**Exercise directions**:
What lines of the material hold the string "fractalNoise"? Pull each of them out.
--------------------
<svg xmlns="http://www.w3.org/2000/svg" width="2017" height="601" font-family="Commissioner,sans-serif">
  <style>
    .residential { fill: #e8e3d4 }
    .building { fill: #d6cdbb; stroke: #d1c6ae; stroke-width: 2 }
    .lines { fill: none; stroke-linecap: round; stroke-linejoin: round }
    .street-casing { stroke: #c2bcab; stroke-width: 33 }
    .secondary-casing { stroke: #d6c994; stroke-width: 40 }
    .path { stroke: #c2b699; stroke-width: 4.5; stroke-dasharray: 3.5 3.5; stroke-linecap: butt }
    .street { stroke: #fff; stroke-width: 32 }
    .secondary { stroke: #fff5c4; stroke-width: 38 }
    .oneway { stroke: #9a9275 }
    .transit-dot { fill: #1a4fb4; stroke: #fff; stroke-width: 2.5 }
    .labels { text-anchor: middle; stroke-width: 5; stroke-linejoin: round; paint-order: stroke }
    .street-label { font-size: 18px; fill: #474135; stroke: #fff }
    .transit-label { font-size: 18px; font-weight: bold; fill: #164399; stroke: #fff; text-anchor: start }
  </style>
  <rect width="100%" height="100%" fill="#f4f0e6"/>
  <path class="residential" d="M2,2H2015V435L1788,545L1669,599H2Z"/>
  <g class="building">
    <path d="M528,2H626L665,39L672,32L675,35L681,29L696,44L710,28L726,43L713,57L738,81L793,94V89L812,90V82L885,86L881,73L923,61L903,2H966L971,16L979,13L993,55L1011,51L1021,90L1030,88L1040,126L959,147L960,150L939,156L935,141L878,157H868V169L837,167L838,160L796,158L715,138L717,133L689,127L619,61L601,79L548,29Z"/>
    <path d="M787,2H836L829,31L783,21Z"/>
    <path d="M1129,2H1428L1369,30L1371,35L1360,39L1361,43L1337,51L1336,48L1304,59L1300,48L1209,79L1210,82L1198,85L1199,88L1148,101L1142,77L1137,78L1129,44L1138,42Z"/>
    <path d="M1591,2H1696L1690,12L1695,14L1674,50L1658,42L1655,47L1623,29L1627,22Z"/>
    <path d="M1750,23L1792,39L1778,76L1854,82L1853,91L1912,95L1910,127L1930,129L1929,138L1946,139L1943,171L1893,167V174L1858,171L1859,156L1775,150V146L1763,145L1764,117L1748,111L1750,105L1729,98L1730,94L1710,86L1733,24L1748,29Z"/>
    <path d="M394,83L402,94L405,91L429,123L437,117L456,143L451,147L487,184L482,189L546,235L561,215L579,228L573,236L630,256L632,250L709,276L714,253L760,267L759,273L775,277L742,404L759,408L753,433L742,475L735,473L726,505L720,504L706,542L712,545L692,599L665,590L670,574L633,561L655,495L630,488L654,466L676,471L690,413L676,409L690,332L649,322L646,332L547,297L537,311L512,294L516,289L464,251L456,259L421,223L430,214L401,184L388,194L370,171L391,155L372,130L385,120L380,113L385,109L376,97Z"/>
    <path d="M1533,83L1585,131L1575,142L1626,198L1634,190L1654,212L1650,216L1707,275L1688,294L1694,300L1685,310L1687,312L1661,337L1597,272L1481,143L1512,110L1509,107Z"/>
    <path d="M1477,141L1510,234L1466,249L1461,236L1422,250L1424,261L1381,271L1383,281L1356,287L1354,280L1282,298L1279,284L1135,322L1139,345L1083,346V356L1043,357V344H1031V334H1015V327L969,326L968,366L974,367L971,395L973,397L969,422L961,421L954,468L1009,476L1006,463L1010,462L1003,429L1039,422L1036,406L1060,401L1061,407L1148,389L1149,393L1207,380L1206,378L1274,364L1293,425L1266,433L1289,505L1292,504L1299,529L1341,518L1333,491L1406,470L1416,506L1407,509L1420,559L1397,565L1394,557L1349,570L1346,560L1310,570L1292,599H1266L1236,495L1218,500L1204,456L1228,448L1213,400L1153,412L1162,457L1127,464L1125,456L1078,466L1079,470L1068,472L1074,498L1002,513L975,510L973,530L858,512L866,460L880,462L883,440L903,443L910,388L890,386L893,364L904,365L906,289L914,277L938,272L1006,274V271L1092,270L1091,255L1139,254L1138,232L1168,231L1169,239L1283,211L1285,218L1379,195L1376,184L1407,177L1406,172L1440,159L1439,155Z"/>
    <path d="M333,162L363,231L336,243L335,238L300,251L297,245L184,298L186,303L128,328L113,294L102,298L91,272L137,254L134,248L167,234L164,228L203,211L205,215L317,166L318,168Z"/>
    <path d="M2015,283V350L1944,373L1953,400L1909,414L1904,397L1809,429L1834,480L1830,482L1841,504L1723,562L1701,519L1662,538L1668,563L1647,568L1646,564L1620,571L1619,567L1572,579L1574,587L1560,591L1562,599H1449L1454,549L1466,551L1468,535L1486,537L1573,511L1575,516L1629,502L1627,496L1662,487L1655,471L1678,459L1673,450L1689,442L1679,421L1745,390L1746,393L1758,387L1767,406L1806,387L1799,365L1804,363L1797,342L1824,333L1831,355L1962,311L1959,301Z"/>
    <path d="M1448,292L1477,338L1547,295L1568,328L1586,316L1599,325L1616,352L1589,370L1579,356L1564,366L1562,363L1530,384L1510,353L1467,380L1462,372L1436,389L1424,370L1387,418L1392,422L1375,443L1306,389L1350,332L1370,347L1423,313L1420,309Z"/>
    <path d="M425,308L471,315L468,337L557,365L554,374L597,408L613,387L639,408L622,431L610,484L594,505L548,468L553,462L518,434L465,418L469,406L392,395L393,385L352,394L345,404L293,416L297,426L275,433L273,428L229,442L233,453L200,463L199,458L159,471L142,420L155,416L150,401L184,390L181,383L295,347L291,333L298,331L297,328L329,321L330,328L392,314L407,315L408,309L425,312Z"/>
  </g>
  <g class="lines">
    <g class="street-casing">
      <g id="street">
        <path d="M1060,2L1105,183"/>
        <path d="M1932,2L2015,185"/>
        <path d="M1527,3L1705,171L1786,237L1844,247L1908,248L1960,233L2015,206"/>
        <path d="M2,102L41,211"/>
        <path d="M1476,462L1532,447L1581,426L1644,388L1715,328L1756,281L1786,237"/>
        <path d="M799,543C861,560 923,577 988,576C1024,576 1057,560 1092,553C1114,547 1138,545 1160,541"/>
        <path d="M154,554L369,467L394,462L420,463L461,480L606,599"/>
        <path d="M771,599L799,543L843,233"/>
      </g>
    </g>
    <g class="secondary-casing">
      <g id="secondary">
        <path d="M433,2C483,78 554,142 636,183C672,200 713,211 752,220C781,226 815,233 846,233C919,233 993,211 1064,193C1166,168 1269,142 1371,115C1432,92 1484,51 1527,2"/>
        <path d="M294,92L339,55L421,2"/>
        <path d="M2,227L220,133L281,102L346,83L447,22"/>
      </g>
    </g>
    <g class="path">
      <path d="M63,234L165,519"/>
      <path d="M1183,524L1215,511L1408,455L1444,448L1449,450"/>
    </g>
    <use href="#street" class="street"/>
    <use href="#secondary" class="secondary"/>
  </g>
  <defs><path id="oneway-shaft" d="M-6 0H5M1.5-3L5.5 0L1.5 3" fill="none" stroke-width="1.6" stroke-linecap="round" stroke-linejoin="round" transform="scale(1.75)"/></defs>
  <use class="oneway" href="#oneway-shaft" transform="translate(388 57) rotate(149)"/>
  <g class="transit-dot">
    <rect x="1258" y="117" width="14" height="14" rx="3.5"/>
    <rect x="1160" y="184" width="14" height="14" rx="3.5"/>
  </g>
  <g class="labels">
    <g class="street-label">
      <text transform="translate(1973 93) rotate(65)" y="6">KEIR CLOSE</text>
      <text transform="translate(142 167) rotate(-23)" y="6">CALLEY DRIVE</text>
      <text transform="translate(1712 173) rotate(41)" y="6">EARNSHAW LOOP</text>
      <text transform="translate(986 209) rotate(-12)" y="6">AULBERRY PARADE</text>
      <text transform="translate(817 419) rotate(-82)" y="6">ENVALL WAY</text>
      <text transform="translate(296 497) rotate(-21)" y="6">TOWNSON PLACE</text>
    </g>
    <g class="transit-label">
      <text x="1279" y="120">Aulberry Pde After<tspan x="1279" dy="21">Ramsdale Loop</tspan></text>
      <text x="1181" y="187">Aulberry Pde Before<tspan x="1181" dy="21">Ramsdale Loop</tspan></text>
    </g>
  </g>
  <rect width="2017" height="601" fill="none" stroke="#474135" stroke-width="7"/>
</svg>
--------------------
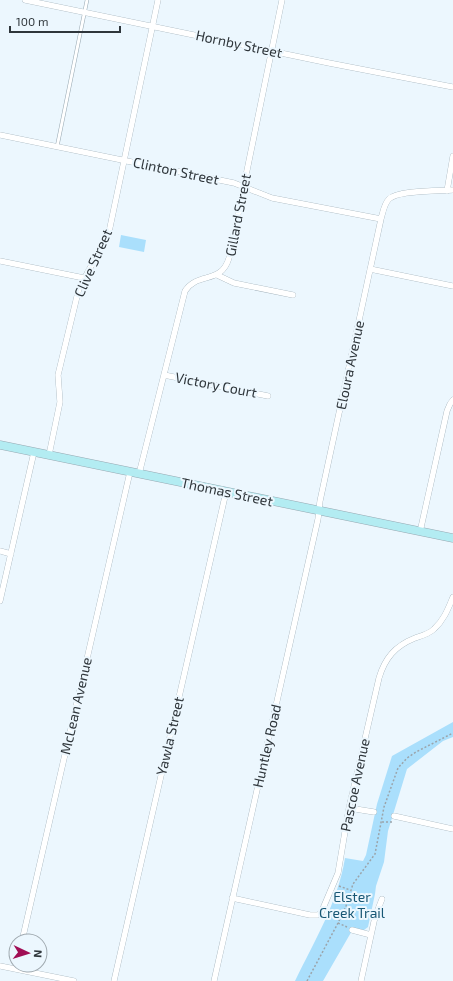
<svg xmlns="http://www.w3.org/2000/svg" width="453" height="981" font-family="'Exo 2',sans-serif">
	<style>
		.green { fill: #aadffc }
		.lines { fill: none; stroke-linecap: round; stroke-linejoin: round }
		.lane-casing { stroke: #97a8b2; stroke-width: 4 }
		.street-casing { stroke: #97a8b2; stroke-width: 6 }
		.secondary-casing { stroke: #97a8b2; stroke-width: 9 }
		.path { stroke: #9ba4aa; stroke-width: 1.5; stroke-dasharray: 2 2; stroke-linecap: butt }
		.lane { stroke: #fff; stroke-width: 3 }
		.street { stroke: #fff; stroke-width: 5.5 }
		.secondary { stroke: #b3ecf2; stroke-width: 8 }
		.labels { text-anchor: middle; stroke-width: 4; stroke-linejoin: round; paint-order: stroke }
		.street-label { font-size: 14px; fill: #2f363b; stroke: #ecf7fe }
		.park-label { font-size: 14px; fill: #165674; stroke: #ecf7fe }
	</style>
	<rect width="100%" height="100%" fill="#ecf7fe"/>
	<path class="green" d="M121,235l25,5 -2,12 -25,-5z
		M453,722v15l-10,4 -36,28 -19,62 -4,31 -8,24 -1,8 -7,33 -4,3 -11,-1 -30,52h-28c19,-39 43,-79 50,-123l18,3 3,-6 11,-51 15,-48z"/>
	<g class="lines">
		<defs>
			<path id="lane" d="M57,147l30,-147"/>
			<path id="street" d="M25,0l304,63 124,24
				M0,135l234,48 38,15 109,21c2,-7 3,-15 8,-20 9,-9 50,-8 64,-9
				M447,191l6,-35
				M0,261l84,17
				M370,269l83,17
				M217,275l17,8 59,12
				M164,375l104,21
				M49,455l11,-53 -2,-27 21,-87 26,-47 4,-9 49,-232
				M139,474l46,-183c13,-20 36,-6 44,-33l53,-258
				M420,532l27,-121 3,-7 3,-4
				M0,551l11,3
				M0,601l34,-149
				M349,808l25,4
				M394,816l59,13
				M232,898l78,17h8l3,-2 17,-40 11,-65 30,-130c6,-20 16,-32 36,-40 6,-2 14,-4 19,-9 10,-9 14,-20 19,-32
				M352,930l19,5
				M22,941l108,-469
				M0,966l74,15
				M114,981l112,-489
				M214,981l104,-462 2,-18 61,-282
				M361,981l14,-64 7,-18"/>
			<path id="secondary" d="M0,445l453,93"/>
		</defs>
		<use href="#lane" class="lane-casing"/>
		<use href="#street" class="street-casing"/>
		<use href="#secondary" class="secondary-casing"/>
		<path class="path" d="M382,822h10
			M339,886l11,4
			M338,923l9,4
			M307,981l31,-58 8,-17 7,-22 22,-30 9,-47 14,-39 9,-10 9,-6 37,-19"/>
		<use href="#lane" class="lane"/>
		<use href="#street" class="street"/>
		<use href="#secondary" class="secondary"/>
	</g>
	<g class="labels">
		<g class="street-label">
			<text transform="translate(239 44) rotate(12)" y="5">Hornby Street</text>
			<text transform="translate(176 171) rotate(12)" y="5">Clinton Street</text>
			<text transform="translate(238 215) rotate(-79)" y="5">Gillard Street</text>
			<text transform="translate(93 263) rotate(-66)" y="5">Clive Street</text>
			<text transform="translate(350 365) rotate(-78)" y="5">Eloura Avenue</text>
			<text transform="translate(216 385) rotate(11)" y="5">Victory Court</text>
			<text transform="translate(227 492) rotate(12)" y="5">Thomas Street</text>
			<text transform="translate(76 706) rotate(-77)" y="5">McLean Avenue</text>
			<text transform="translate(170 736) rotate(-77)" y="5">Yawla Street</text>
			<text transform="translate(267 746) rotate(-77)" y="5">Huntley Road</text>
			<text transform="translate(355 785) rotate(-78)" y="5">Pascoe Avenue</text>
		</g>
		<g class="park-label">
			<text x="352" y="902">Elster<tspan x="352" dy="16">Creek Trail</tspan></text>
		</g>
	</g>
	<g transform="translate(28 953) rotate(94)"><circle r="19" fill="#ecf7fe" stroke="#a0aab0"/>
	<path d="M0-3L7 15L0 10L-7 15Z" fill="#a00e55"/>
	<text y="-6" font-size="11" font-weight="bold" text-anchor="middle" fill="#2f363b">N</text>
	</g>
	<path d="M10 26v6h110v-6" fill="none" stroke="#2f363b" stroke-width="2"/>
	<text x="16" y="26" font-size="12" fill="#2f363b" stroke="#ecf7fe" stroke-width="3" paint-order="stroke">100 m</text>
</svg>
--------------------
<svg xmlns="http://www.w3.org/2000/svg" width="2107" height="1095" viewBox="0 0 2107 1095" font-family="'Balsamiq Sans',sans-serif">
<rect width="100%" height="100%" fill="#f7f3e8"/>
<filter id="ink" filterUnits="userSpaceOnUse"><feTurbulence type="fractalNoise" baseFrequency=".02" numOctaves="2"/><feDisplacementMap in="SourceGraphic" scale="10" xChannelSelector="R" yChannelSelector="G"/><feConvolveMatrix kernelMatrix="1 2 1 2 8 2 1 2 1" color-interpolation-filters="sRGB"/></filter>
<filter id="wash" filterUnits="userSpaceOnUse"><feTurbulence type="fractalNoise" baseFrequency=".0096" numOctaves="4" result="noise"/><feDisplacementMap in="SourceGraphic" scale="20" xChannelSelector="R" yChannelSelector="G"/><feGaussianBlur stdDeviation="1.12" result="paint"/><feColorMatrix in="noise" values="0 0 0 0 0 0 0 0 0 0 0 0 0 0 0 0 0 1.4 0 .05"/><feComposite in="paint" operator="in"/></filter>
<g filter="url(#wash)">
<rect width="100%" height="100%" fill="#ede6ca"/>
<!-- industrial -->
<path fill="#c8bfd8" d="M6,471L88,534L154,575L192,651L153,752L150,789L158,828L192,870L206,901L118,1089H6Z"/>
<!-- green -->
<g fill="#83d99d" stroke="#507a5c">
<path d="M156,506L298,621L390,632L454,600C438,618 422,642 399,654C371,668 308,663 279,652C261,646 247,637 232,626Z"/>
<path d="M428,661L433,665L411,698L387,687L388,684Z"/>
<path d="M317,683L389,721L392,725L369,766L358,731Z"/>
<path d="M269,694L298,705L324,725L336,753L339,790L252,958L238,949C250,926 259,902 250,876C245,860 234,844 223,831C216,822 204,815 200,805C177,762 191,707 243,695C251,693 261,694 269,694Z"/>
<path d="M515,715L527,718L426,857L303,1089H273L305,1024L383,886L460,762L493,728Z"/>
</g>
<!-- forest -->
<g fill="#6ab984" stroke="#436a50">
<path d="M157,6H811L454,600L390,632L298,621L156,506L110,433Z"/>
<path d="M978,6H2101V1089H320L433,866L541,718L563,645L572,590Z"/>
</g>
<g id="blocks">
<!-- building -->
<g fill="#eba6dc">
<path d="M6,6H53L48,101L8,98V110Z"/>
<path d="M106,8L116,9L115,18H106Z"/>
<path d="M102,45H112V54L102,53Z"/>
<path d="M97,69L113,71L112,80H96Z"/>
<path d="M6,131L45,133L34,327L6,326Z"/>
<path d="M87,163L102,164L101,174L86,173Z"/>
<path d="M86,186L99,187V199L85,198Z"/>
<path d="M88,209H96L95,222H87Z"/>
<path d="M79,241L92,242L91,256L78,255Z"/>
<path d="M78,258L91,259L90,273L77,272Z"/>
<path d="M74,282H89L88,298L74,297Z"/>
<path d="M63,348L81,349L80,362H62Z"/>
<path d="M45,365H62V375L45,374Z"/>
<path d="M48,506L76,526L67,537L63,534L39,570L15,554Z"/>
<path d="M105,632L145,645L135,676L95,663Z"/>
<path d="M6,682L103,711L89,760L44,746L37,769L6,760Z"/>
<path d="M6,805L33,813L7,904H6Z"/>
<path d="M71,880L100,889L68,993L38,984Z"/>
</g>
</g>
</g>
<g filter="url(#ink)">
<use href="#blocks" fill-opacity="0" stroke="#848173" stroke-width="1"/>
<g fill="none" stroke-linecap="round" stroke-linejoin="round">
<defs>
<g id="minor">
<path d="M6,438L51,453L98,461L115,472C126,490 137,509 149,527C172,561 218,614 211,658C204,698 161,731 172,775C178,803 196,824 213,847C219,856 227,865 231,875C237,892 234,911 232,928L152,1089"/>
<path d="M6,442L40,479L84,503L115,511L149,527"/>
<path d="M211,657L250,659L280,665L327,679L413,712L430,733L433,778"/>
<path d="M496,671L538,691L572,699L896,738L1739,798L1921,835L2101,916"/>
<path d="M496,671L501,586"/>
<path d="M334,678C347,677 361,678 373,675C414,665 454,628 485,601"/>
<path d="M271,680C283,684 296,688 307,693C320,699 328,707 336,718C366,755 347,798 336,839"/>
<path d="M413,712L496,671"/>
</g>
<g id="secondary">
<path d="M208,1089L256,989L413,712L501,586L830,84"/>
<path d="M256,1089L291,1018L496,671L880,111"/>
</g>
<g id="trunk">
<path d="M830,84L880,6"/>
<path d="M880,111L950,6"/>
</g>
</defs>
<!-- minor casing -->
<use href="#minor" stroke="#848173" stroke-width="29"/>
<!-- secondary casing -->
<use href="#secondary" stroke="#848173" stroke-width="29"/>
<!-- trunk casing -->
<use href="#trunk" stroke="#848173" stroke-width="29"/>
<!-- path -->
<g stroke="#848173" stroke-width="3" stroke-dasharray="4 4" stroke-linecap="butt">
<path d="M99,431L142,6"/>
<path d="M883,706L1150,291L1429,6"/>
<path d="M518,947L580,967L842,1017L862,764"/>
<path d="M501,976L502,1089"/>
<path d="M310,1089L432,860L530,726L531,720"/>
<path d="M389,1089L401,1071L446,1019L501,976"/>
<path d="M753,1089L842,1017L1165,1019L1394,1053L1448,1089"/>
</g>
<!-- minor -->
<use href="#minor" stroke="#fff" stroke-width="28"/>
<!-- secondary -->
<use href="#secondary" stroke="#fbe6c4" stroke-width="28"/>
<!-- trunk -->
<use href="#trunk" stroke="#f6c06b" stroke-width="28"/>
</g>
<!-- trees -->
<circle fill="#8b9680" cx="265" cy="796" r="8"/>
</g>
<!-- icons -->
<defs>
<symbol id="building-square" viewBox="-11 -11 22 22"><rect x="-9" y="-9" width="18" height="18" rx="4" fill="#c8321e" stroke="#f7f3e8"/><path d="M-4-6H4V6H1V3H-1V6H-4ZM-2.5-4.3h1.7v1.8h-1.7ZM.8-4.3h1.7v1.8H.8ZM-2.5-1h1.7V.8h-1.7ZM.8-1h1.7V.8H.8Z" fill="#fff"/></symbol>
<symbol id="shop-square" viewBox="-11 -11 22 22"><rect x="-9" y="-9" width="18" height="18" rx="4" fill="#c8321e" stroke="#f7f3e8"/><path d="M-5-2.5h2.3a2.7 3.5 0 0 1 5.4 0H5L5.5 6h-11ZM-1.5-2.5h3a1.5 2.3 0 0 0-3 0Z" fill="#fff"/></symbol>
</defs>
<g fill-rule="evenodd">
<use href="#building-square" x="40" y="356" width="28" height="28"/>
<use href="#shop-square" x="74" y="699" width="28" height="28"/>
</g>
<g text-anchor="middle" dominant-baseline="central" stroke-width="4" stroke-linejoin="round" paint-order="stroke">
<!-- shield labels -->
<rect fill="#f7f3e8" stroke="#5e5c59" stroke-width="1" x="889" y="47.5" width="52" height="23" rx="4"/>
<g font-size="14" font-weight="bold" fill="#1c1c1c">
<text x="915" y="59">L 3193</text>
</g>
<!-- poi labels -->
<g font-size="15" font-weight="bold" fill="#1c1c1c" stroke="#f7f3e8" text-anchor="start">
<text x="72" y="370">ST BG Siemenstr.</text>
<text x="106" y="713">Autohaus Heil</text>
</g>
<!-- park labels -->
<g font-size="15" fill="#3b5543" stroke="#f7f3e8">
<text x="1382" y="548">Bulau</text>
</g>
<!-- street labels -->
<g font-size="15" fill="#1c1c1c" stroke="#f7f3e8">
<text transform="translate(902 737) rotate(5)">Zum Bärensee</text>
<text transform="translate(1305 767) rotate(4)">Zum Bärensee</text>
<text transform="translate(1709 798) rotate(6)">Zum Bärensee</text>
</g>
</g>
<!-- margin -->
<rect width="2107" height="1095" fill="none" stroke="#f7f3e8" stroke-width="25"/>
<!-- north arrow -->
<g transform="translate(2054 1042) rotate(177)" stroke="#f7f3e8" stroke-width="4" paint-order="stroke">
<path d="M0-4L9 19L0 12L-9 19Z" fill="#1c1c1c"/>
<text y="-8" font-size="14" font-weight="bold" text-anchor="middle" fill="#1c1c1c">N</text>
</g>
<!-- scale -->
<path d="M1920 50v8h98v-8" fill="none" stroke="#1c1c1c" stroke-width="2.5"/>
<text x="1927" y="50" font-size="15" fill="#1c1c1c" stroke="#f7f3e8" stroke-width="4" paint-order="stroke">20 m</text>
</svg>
--------------------
**Solution for this problem**:
<filter id="ink" filterUnits="userSpaceOnUse"><feTurbulence type="fractalNoise" baseFrequency=".02" numOctaves="2"/><feDisplacementMap in="SourceGraphic" scale="10" xChannelSelector="R" yChannelSelector="G"/><feConvolveMatrix kernelMatrix="1 2 1 2 8 2 1 2 1" color-interpolation-filters="sRGB"/></filter>
<filter id="wash" filterUnits="userSpaceOnUse"><feTurbulence type="fractalNoise" baseFrequency=".0096" numOctaves="4" result="noise"/><feDisplacementMap in="SourceGraphic" scale="20" xChannelSelector="R" yChannelSelector="G"/><feGaussianBlur stdDeviation="1.12" result="paint"/><feColorMatrix in="noise" values="0 0 0 0 0 0 0 0 0 0 0 0 0 0 0 0 0 1.4 0 .05"/><feComposite in="paint" operator="in"/></filter>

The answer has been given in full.